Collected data
========================
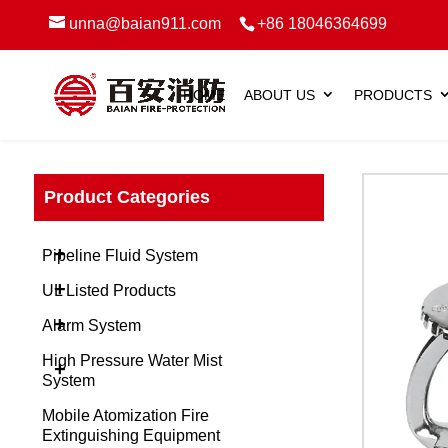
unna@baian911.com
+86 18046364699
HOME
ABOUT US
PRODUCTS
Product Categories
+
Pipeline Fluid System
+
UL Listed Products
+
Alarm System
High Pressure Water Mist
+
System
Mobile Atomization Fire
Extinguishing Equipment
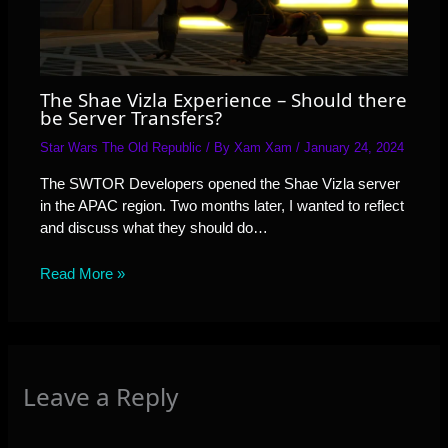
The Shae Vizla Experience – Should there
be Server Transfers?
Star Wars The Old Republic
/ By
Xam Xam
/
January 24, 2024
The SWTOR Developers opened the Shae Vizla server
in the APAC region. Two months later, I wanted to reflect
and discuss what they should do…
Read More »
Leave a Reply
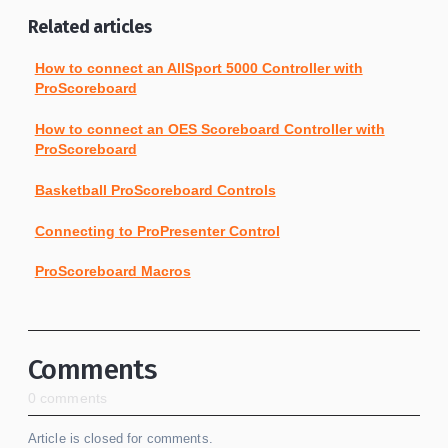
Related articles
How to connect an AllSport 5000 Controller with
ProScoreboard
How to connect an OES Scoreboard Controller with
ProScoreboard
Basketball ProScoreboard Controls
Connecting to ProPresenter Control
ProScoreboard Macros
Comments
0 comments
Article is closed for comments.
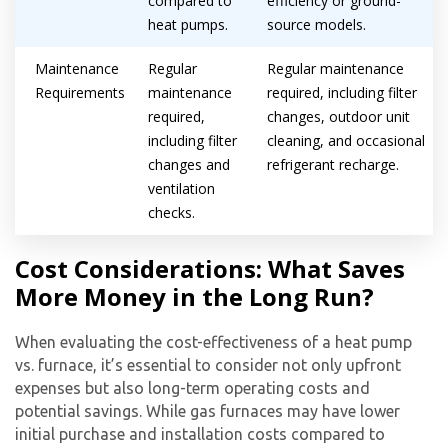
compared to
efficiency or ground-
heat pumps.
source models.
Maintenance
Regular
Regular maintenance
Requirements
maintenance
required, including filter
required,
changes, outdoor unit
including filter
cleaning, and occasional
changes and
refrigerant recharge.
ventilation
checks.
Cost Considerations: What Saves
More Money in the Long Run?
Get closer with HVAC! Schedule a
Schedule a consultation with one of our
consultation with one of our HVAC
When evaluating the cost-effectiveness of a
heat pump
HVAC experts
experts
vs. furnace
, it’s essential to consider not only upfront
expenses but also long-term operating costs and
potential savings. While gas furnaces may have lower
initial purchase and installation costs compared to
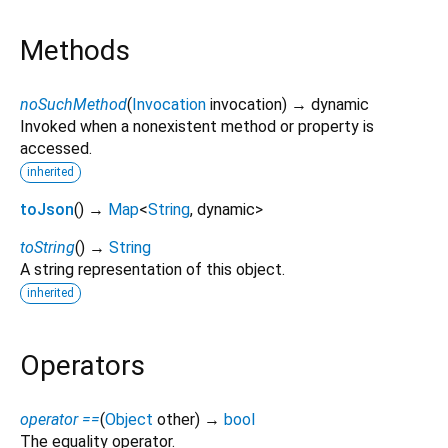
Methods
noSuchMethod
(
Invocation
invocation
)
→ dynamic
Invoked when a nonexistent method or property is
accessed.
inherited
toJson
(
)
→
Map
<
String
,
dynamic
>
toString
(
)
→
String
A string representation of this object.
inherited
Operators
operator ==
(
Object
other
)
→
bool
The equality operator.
========================
• **Problem description**
From the first line to the last, print the records exactly; leave out the pictures.

• **Result below**
unna@baian911.com
+86 18046364699
HOME
ABOUT US
PRODUCTS
Product Categories
+
Pipeline Fluid System
+
UL Listed Products
+
Alarm System
High Pressure Water Mist
+
System
Mobile Atomization Fire
Extinguishing Equipment
The Shae Vizla Experience – Should there
be Server Transfers?
Star Wars The Old Republic
/ By
Xam Xam
/
January 24, 2024
The SWTOR Developers opened the Shae Vizla server
in the APAC region. Two months later, I wanted to reflect
and discuss what they should do…
Read More »
Leave a Reply
Related articles
How to connect an AllSport 5000 Controller with
ProScoreboard
How to connect an OES Scoreboard Controller with
ProScoreboard
Basketball ProScoreboard Controls
Connecting to ProPresenter Control
ProScoreboard Macros
Comments
0 comments
Article is closed for comments.
compared to
efficiency or ground-
heat pumps.
source models.
Maintenance
Regular
Regular maintenance
Requirements
maintenance
required, including filter
required,
changes, outdoor unit
including filter
cleaning, and occasional
changes and
refrigerant recharge.
ventilation
checks.
Cost Considerations: What Saves
More Money in the Long Run?
Get closer with HVAC! Schedule a
Schedule a consultation with one of our
consultation with one of our HVAC
When evaluating the cost-effectiveness of a
heat pump
HVAC experts
experts
vs. furnace
, it’s essential to consider not only upfront
expenses but also long-term operating costs and
potential savings. While gas furnaces may have lower
initial purchase and installation costs compared to
Methods
noSuchMethod
(
Invocation
invocation
)
→ dynamic
Invoked when a nonexistent method or property is
accessed.
inherited
toJson
(
)
→
Map
<
String
,
dynamic
>
toString
(
)
→
String
A string representation of this object.
inherited
Operators
operator ==
(
Object
other
)
→
bool
The equality operator.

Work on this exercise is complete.